_Extracted text:_
——————————
Additional acquisitions included tissue converting technologies, Demuth (equipment suppliers for the wood handling to the pulp industry), and Siemens' Process Gas Chromatography business.

In January 2021, Valmet reported that it would supply the mills of the Swedish company Renewcell with equipment to produce dissolving pulp from recycled clothes and textiles. In May, Valmet announced that it would deliver drying technology to Spinnova, which produces textile fiber from cellulose. Demand for Valmet equipment in the textile recycling sector has been linked to an EU requirement to organize the collection of discarded textiles for recycling by 2025. Valmet had been developing recycling technology with Renewcell for years, and the companies constructed a pilot plant and a factory in Sundsvall together.

In February 2024, it was announced that President and CEO Pasi Laine would be retiring at the end of September 2024. Danish CEO of Mediq, Thomas Hinnerskov, was chosen by Valmet's board of directors to lead the company as the new President and CEO.
——————————
_Exercise description:_
Continue the passage about Valmet's history from the end of its last sentence.

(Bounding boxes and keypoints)
——————————
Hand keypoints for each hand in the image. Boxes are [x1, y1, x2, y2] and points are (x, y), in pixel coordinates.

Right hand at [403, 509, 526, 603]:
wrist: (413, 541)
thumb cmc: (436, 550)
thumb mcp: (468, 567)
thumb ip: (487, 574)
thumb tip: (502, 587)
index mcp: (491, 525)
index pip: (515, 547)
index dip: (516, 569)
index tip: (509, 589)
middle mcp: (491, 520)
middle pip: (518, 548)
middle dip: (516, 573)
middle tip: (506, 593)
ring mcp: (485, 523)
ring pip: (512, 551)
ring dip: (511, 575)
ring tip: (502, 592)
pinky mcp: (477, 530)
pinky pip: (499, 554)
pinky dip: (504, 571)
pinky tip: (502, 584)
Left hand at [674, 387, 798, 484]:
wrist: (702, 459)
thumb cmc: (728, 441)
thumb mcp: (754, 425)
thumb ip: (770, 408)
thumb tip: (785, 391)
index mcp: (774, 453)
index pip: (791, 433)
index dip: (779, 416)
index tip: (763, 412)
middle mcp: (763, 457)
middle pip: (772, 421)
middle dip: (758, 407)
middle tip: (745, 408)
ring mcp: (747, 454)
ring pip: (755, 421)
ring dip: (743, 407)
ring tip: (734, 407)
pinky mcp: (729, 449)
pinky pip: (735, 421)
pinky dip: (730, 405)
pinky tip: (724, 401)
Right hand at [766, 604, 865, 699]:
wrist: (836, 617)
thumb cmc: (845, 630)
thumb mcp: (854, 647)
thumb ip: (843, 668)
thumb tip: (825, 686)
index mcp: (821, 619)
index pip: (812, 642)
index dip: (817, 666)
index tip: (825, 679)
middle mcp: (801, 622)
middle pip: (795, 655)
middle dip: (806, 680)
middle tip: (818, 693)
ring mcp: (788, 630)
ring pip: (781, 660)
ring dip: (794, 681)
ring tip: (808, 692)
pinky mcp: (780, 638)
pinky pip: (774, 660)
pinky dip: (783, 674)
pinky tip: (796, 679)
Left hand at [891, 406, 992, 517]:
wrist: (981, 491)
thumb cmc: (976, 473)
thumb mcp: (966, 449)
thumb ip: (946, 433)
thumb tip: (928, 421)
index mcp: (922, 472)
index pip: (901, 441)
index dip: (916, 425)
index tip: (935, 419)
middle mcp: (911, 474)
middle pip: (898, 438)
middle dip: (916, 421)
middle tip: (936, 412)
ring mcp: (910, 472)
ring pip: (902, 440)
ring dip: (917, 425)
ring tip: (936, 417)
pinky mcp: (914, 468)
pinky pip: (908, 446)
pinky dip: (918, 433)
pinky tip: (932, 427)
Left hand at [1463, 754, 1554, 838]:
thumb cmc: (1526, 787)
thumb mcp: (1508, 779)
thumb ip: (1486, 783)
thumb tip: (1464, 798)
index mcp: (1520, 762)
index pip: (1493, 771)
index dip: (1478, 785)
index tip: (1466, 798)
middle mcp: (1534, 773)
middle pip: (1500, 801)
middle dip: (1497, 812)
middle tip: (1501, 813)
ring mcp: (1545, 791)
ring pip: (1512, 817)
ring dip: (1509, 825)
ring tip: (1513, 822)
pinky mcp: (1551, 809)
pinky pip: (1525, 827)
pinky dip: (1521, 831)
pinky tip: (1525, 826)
——————————
_Answer below:_
In October 2024, Valmet announced that is it cutting 112 jobs to improve "profitability and competitiveness of the business operations". Valmet launched a renewed operating model in 2025 to improve efficiency and strengthen lifecycle-based customer service delivery. Effective July 1, 2025, the company eliminated its separate geographical business layers, moving local market operations closer to five newly defined business areas. Valmet created a centralized Global Supply unit to leverage worldwide economies of scale in procurement and production.

The restructuring involved a headcount reduction of approximately 1,150 white-collar roles globally (including 395 in Finland), generating €80 million in annualized cost savings. The first efficiency gains realized from this operating model transition enabled Valmet to achieve record profitability margins by late 2025.

== Organizational structure ==
Valmet's operational architecture is organized into five business areas inside two primary business segments.

=== Process Performance Solutions ===
Process Performance Solutions segment combines software intelligence with precision hardware to regulate and secure industrial processes. It contains two business areas:

- Automation Solutions focuses on distributed control systems (DCS), quality management systems, and industrial internet applications. Its primary platform (Valmet DNA) integrates process monitoring with machine learning tools to perform predictive maintenance. In 2025, the company expanded this lineup with Valmet DNAe, marking the industry's first fully web-based DCS to achieve ISASecure SSA cybersecurity certification.
- Flow Control incorporates the combined operations of the acquired Neles and Flowrox brands. This unit develops and manufactures automated control valves, emergency shutdown (ESD) valves, industrial pumps, and positioners engineered to withstand high-pressure and highly corrosive environments.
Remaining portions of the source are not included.